Work through the data below and copy out every line where "test" is found.

Saved data entries
▽
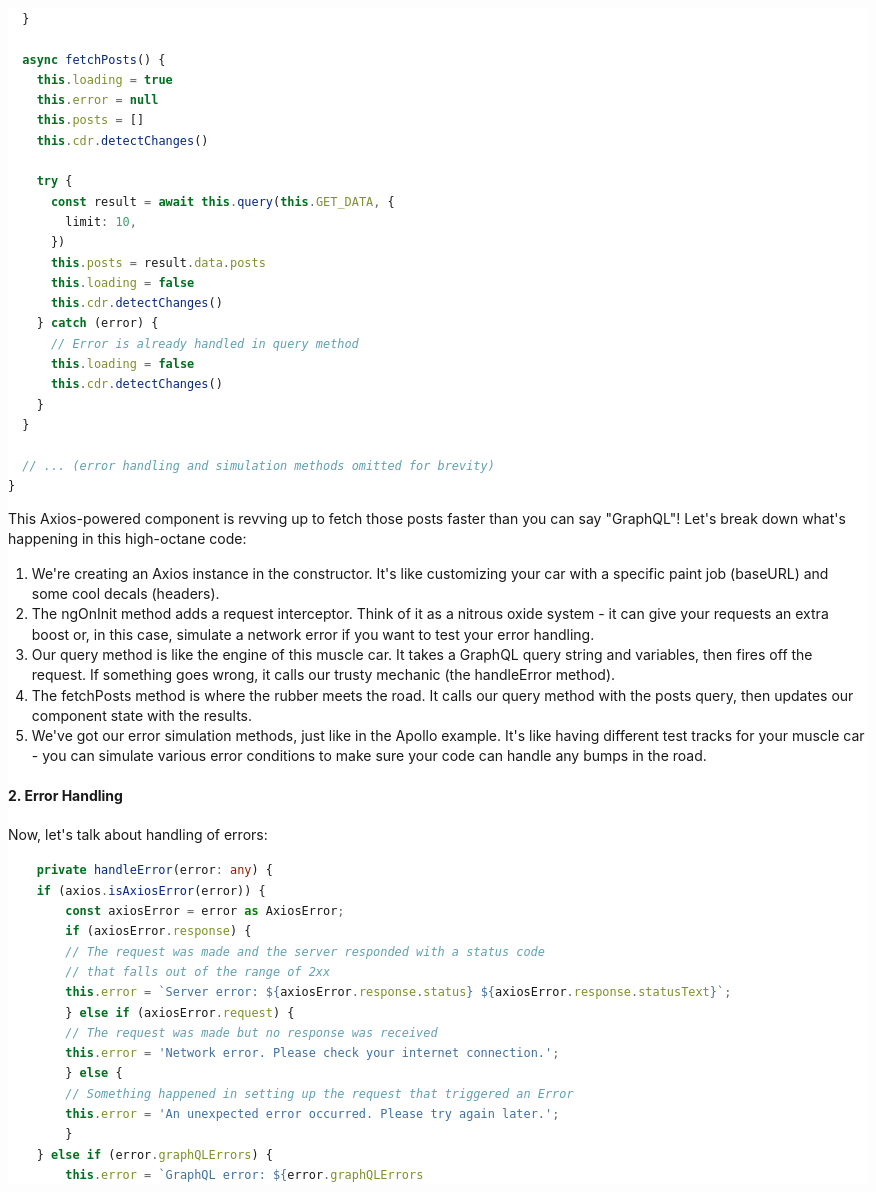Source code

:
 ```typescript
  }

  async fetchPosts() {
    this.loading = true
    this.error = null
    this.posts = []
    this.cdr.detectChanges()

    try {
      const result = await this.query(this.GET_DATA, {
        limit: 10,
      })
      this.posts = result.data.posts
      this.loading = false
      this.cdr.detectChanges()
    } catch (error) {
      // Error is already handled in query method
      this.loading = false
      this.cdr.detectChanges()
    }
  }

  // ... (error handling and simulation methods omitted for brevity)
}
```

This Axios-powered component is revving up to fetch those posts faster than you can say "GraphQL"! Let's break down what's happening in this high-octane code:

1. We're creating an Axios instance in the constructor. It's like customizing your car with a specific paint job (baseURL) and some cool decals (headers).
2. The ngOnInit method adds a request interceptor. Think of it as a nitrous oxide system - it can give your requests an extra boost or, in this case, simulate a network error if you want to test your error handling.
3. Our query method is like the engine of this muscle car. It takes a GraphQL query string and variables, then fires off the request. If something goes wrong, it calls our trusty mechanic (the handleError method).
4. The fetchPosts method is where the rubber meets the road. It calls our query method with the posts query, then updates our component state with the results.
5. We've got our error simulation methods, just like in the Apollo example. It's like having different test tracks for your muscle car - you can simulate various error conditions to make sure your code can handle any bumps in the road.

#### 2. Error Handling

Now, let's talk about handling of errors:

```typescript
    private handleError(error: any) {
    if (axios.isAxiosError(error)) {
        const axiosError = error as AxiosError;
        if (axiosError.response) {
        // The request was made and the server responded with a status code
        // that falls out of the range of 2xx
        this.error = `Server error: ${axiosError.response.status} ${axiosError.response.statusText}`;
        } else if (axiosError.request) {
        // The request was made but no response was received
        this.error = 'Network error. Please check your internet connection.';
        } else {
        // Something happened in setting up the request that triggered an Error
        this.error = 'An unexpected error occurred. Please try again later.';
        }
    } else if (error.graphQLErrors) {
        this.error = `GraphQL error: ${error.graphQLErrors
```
△
▽
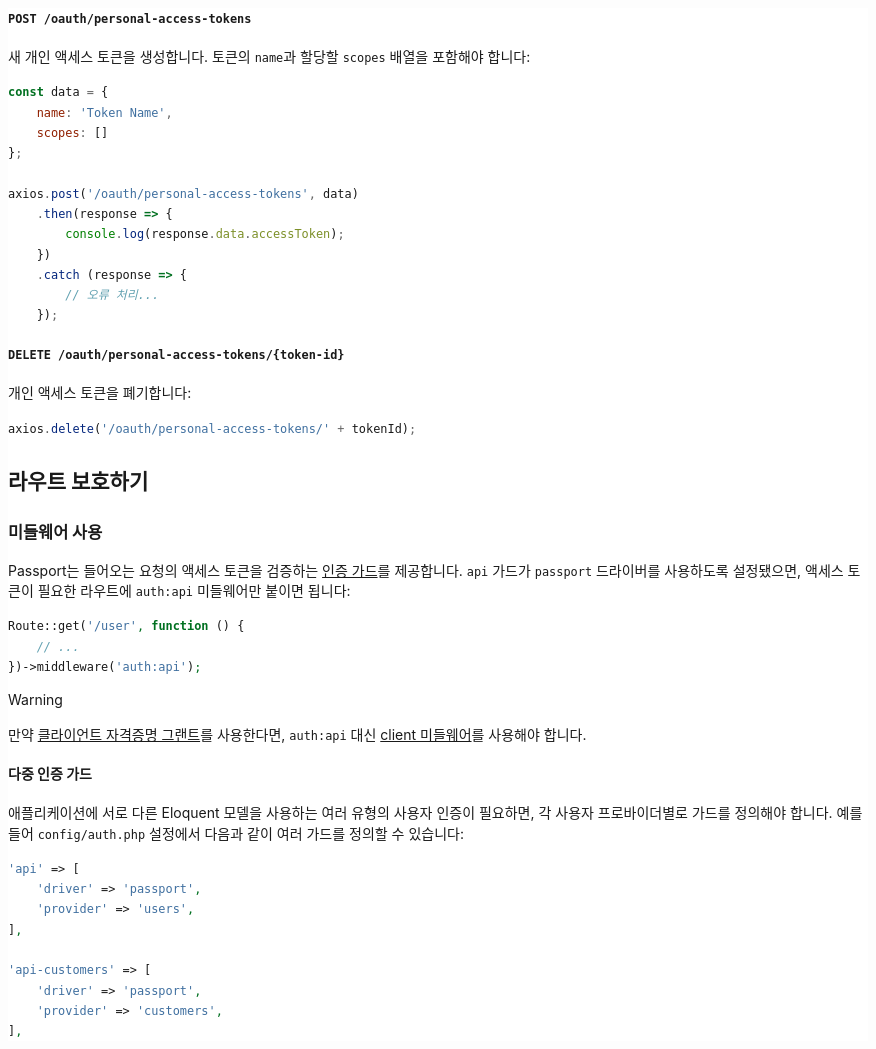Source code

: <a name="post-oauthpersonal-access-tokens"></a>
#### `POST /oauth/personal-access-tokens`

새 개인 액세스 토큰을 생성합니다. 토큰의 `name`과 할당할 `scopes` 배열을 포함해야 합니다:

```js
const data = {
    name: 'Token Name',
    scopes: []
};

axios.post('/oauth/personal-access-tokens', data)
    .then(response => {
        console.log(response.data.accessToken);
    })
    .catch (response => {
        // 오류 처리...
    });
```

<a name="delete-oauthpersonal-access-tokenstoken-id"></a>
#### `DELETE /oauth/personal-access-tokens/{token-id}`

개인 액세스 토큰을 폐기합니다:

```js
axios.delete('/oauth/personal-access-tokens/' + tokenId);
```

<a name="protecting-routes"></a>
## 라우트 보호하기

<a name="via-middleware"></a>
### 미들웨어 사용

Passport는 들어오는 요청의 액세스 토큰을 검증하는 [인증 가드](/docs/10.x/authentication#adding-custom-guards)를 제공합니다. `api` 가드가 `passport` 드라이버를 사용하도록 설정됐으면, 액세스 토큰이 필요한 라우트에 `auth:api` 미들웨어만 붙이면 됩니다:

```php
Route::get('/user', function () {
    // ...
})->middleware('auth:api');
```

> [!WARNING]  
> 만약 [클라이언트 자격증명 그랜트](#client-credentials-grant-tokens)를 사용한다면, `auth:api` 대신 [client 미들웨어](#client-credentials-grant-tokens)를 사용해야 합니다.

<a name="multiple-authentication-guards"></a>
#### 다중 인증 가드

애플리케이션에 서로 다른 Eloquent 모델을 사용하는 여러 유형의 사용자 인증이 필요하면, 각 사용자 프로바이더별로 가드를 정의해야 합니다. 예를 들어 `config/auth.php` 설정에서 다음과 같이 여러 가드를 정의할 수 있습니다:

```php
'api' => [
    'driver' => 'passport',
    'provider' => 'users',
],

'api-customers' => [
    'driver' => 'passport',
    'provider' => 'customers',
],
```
△
▽
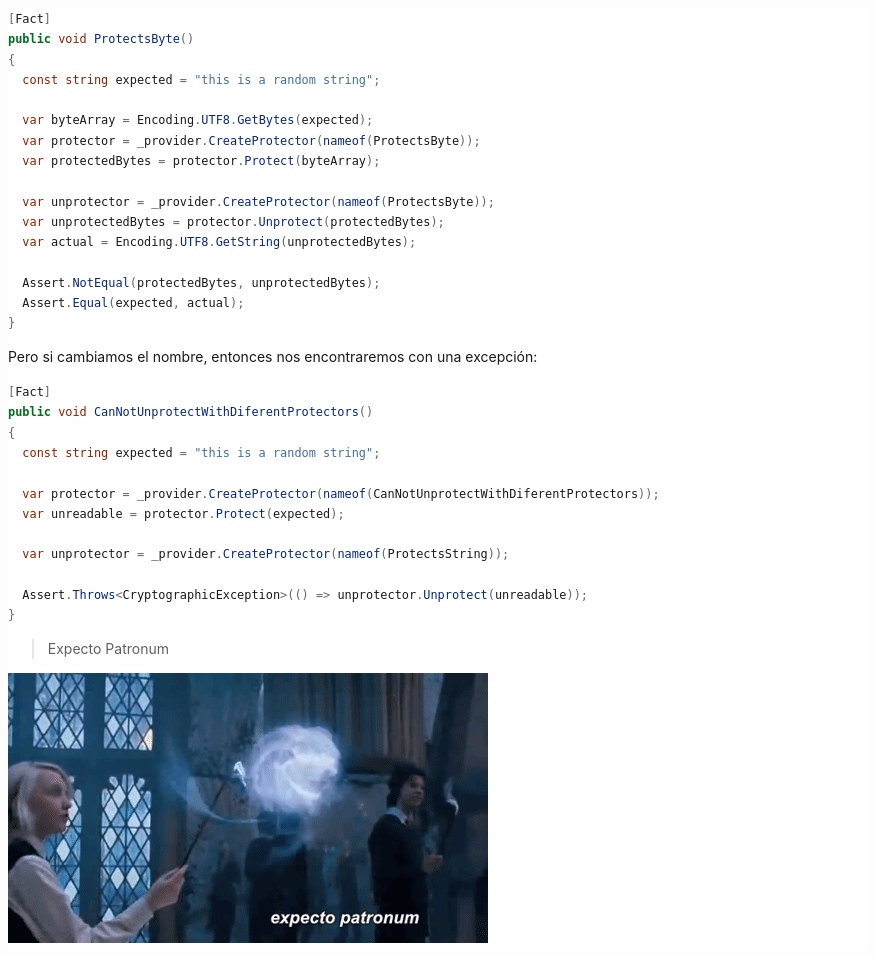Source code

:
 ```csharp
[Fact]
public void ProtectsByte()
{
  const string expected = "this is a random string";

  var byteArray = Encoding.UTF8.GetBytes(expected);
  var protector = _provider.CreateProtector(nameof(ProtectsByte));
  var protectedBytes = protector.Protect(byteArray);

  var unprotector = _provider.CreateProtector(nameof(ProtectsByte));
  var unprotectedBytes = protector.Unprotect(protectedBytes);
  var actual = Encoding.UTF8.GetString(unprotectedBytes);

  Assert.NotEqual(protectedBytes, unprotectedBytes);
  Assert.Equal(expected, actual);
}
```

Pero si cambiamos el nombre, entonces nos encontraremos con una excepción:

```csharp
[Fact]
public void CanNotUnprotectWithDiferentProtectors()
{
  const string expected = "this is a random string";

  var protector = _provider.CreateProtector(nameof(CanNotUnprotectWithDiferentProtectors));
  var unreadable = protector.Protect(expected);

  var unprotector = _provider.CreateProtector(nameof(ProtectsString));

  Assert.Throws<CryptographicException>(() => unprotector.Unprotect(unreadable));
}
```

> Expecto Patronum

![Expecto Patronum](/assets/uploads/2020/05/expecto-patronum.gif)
△
- **Exercise result**
2. The ngOnInit method adds a request interceptor. Think of it as a nitrous oxide system - it can give your requests an extra boost or, in this case, simulate a network error if you want to test your error handling.
5. We've got our error simulation methods, just like in the Apollo example. It's like having different test tracks for your muscle car - you can simulate various error conditions to make sure your code can handle any bumps in the road.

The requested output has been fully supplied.